The centenary of Terence MacSwiney’s marriage to Muriel Murphy is being marked with the first public display of a wedding gift to the couple in the Independence Museum Kilmurry
THE centenary of Terence MacSwiney’s marriage to Muriel Murphy is being marked with the first public display of a wedding gift to the couple in the Independence Museum Kilmurry.
A silver dish ring made by famous Cork silversmiths William Egan & Sons was a present to Terence and Muriel from the girls of St Íta’s School, founded nine months earlier in Cork by the groom’s sisters, Mary and Annie MacSwiney. It is now on permanent display at Independence Museum Kilmurry, where it is just one of many items in a special collection which remembers the life and death of Terence MacSwiney.

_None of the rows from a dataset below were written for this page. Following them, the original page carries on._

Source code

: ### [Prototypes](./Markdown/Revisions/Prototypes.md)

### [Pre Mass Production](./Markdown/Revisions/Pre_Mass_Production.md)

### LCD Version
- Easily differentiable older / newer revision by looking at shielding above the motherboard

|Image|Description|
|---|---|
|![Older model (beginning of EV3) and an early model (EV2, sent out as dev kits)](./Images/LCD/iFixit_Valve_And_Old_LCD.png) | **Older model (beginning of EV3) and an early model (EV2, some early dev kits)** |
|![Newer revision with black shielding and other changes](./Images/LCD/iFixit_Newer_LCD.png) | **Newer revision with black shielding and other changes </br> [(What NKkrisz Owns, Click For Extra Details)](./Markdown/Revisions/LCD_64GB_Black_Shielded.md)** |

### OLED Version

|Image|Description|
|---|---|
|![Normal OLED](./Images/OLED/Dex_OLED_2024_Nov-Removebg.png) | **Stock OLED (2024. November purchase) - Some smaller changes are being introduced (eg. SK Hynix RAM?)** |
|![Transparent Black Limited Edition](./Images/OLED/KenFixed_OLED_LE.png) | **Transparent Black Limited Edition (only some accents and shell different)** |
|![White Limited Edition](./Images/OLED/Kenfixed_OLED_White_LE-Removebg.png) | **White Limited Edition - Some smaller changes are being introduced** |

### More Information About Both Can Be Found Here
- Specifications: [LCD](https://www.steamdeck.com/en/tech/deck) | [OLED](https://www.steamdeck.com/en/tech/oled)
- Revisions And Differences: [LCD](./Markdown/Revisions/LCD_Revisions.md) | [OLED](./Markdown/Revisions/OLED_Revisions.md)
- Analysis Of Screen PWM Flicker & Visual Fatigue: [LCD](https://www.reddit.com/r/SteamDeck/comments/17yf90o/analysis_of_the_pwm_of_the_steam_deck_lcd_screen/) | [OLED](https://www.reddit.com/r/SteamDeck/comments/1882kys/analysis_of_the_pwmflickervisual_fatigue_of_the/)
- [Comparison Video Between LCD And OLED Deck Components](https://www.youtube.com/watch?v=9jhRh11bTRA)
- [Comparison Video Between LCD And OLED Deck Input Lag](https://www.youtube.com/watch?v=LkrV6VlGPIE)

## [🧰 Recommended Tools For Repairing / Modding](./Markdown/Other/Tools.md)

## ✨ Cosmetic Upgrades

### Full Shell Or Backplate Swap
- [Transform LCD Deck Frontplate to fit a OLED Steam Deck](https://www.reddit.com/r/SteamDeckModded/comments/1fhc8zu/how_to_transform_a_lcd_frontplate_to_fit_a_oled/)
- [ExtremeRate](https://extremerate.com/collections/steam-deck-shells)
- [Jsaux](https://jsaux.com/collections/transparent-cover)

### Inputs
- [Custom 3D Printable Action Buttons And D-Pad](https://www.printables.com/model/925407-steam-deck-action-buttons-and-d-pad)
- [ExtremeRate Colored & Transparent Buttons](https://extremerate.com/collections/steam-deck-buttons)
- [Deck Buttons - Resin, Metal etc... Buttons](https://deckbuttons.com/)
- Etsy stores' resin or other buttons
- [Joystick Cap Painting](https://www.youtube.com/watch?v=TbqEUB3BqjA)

Terence’s sisters were among the very small wedding party at the ceremony on June 9th 1917, which took place in St Joseph’s Church in Bromyard, Herefordshire. It took place on the day after the 25th birthday of Muriel, a member of the wealthy Cork distilling family, who did not fully approve of the wedding.
MacSwiney had been forced to live in, and remain within a few miles’ radius, of the English village since late February 1917. He had been deported by the British authorities for his continuing Irish Volunteers activities, along with others, including Cork’s future first Republican Lord Mayor, Tomás MacCurtain.
He died on hunger strike in Brixton Prison in London, on October 25, 1920. He had been arrested in August 1920 at Cork City Hall, having become Lord Mayor.
He was also the first member of Dáil Éireann to represent the Mid-Cork constituency, where the museum is located in the village of Kilmurry, just off the Cork-Macroom road at Lissarda. The silver dish ring was purchased at auction in 2016 and donated to Independence Museum Kilmurry. Deirdre Bourke, chairperson of Kilmurry Historical Archaeological Association (KHAA) which operates Independence Museum Kilmurry, said: ‘This is a wonderful addition to the collection in our museum, which places a strong emphasis on increasing awareness and appreciation of Terence MacSwiney’s life – not just as a political and military figure, but as a writer and a family man.’
The Independence Museum in Kilmurry is open Thursday to Sunday, and on Bank Holidays, 2pm - 5pm. See www.kilmurrymuseum.ie.